John F. Kennedy Airport (United States) (AFP) – New York’s JFK airport is an overlapping patchwork of open terminals, giant building sites, and burgeoning infrastructure, wedged in by thousands of homes on one side and the ocean on the other. Passengers and project executives alike describe the $19 billion mega-project to completely overhaul the United States’ largest global aviation gateway as “organized chaos” — even as the airport remains open and passenger numbers grow.
“For me, it’s the most complex project I’ve ever worked on,” said Gina Bigler, a senior engineer of construction at the JFK Redevelopment Program to entirely remodel the airport that handles more international passengers than any other in North America. Around her, temporary bridges redirected roads to make space for new permanent crossings and flyovers, while giant excavators shifted sandy earth near two brand new terminals in varying stages of completion.
“There’s multiple different contractors, and the fact is the passenger volume is way higher than other projects,” said Bigler, wearing a hardhat and high-vis jacket as she watched the delivery of plastic piping to the site of a new parking garage. “We have the constant push and pull of who’s going to go first. There’s tons of conversations.” A complex web of contractors, terminal tenants, investment consortiums, and airlines all coordinate with the Port Authority of New York-New Jersey (PANYNJ), which oversees every aspect of the project, from what art will be displayed in terminals to the tiles selected for the bathrooms.

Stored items
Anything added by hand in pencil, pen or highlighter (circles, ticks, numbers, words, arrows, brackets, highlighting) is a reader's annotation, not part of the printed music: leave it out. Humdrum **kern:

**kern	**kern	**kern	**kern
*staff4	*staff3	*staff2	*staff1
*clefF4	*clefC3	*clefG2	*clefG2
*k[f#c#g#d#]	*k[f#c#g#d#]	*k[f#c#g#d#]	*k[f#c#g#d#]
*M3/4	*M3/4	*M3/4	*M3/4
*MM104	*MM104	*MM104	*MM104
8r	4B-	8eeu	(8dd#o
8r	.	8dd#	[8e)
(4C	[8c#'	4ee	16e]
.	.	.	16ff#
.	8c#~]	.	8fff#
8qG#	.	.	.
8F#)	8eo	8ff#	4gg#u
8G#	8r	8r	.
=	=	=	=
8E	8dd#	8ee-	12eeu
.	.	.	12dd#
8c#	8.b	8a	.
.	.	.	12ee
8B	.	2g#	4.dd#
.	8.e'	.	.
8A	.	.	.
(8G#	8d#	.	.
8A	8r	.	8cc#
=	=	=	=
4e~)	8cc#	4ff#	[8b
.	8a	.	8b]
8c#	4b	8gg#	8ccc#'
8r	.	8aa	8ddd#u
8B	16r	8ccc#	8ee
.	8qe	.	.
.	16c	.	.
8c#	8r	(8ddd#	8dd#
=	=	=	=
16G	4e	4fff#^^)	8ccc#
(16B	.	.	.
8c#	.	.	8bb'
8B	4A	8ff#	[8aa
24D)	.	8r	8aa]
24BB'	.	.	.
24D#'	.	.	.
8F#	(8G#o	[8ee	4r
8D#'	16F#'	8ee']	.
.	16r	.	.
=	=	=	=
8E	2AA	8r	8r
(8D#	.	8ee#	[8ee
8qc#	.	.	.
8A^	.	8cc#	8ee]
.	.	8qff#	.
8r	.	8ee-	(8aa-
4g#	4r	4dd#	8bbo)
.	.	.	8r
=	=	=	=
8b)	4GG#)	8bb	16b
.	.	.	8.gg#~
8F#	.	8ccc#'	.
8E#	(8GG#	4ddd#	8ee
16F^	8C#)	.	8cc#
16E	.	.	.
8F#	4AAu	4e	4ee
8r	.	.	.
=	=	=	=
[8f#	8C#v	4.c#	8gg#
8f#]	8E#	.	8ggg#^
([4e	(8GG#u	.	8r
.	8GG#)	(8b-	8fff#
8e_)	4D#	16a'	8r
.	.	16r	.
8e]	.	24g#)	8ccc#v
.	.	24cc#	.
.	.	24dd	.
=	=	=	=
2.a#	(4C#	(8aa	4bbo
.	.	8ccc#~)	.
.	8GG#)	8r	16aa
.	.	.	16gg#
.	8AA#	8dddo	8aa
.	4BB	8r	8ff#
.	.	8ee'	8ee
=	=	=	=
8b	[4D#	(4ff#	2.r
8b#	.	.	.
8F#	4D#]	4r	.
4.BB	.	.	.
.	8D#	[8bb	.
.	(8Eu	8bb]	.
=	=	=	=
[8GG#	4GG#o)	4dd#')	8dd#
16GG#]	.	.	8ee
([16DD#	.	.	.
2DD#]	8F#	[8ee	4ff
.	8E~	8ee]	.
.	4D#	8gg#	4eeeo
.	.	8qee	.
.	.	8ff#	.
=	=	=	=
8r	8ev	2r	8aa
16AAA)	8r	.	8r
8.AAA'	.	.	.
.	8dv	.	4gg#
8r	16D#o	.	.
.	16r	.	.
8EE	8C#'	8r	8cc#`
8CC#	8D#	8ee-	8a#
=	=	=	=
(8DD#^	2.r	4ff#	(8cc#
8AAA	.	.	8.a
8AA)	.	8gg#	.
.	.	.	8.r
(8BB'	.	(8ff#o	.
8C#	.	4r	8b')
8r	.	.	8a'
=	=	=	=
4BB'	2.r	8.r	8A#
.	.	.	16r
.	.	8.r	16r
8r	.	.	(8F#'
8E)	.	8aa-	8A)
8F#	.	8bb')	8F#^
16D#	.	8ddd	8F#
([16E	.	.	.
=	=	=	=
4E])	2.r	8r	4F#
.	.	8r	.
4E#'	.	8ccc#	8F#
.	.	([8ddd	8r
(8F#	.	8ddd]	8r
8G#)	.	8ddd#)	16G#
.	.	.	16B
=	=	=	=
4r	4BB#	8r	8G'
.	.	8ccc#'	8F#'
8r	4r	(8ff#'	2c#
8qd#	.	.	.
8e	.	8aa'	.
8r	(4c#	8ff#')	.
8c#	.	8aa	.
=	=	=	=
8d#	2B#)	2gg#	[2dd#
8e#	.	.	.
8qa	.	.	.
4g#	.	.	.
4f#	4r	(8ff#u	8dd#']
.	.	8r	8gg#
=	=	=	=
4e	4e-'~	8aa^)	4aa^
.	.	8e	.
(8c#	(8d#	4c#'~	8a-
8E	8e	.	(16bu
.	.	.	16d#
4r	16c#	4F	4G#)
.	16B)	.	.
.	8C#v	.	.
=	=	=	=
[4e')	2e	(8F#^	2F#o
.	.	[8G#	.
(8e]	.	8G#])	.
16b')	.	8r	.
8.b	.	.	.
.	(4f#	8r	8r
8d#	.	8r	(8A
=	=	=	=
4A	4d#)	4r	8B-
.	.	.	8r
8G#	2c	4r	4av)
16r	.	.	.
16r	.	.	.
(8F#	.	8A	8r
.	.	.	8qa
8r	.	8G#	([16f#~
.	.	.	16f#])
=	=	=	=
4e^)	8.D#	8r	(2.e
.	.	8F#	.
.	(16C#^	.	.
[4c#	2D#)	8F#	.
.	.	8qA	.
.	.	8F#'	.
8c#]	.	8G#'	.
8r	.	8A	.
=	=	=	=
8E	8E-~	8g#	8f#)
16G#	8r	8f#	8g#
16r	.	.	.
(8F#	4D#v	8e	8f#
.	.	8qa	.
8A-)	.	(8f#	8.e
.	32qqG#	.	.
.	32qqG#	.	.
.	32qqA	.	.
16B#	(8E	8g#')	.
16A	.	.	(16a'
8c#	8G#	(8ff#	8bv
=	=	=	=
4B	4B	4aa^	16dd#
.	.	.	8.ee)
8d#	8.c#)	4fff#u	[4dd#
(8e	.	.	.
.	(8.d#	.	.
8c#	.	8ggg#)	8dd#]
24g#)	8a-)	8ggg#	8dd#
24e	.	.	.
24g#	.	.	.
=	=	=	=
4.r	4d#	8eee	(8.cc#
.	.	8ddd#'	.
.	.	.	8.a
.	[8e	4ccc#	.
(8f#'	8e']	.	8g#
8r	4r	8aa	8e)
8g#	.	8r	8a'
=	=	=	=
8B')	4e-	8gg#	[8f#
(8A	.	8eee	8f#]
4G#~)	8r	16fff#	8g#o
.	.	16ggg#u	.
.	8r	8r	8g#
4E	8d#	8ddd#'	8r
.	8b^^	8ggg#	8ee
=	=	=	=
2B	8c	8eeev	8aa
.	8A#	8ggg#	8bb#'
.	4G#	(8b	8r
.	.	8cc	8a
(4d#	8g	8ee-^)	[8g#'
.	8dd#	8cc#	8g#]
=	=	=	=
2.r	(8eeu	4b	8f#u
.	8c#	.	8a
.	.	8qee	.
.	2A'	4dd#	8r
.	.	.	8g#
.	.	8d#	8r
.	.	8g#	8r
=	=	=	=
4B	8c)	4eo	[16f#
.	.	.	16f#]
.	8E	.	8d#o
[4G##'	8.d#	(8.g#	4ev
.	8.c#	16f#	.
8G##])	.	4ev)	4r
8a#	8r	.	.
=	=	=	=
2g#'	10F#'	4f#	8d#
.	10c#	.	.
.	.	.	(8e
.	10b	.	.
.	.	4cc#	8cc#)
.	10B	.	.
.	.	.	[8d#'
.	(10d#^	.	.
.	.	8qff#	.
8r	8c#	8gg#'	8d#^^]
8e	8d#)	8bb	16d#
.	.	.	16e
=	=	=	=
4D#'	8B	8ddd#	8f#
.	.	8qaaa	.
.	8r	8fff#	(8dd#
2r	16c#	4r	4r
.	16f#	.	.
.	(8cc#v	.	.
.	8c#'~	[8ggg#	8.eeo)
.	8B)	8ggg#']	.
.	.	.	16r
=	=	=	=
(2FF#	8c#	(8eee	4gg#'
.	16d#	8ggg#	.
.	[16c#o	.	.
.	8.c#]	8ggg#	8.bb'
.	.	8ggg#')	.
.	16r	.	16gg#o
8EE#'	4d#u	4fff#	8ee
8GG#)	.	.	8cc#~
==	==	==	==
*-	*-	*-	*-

* Study questions *
(1) Reproduce the passage from the JFK redevelopment article word for word, starting at "John F. Kennedy" and ending at "passenger numbers grow.".
(2) According to the JFK redevelopment article, which organization oversees every aspect of the project?

* Activity answers *
(1)
John F. Kennedy Airport (United States) (AFP) – New York’s JFK airport is an overlapping patchwork of open terminals, giant building sites, and burgeoning infrastructure, wedged in by thousands of homes on one side and the ocean on the other. Passengers and project executives alike describe the $19 billion mega-project to completely overhaul the United States’ largest global aviation gateway as “organized chaos” — even as the airport remains open and passenger numbers grow.

(2) The Port Authority of New York-New Jersey (PANYNJ).